According to The Guardian, brands implicated in "dual-food" scandal like Coca-Cola, Pepsi, HiPP baby food, Birds Eye, Lidl and Spar have all denied accusations of selling lower-quality branded goods in eastern Europe.

EU takes action against “dual food”

When the scandal first erupted, the European Commission initially said food quality was not one of its competences, unlike food safety. But in April 2018, following severe the criticism from leaders in CEE member states, the EU's executive arm, announced it would prohibit dual quality food across the bloc.

“We will step up the fight against dual food quality.

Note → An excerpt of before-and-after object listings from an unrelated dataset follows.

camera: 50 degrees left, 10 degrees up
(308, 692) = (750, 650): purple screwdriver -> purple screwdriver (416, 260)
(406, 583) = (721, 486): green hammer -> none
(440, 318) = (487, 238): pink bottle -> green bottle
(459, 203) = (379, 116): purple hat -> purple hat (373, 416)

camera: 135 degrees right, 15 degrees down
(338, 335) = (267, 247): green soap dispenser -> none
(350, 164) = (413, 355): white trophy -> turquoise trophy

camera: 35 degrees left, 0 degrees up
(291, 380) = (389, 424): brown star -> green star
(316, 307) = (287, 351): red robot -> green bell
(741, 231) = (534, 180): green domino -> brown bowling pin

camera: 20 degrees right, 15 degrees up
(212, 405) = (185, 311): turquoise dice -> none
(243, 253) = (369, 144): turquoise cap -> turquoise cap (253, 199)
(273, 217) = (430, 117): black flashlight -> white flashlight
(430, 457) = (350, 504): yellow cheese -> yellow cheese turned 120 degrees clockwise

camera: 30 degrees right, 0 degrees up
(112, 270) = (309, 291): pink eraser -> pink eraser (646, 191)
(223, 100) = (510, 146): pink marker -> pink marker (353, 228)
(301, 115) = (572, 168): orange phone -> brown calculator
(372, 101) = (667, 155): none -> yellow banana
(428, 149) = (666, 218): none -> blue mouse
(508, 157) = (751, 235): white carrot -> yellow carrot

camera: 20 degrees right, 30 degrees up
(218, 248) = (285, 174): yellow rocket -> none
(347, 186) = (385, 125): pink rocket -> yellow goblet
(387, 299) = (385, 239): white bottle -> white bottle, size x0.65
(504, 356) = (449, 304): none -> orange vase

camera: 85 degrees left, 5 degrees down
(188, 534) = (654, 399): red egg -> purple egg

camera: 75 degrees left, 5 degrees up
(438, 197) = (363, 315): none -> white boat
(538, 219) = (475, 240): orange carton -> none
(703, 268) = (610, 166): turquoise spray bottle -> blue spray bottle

We have amended the Unfair Commercial Practice Directive to make it black and white that dual food quality is forbidden” Jourova told journalists. “This will give the national authorities the tool they have asked for to end this practice”  European commission’s most senior official responsible for justice and consumers added. 

The EU directive is giving member states the power to brand “dual standard” foods as illegal
and should be approved before the elections to the European Parliament this spring. Under the new directive, products bearing the same branding but containing different ratios of ingredients will only be allowed on sale if the food company can prove that the taste preferences in one part of Europe differ from those in another area. 

Romania is chairing the EU Council which could mean an optimistic change in terms of the fight for same-quality food standards in CEE.